Depuis le départ, ma méthode est inchangée : proposer et exécuter vite, corriger au fur et à mesure. Si l'on attend d'avoir le produit parfait, on ne fait jamais rien !
M. Dallier a évoqué mon optimisme. Disons qu'il s'agit de volontarisme...
Ce qui compte, ce ne sont pas les taux de croissance de - 10 et + 8 %, c'est l'écart de production. Or les chiffres que je donne correspondent à un écart de 2,4 %, très inférieur aux 4 % que nous redoutions. L'objectif est d'arriver à un écart nul en 2022.
Bien entendu, je ne maîtrise absolument rien de la situation sanitaire. Une prolongation de l'épidémie au-delà du début de 2021 pourrait avoir des conséquences. Cela dépend aussi de chacun d'entre nous.

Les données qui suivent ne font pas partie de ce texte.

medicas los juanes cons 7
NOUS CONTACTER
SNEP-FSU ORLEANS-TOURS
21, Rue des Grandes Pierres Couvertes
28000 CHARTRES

Monsieur Bascher, je vous remercie d'avoir insisté sur la visibilité, essentielle, en ce qui concerne la trajectoire des impôts. Assailli de propositions pour modifier les impôts dans tous les sens, plafonner, déplafonner, limiter, ouvrir, refermer ou simplifier le crédit d'impôt recherche, j'ai pris une grande décision : ne rien faire. Dans le fond, je pense que c'est la meilleure politique pour le crédit d'impôt recherche, parce qu'elle offre, au moins, de la stabilité et de la visibilité aux entreprises.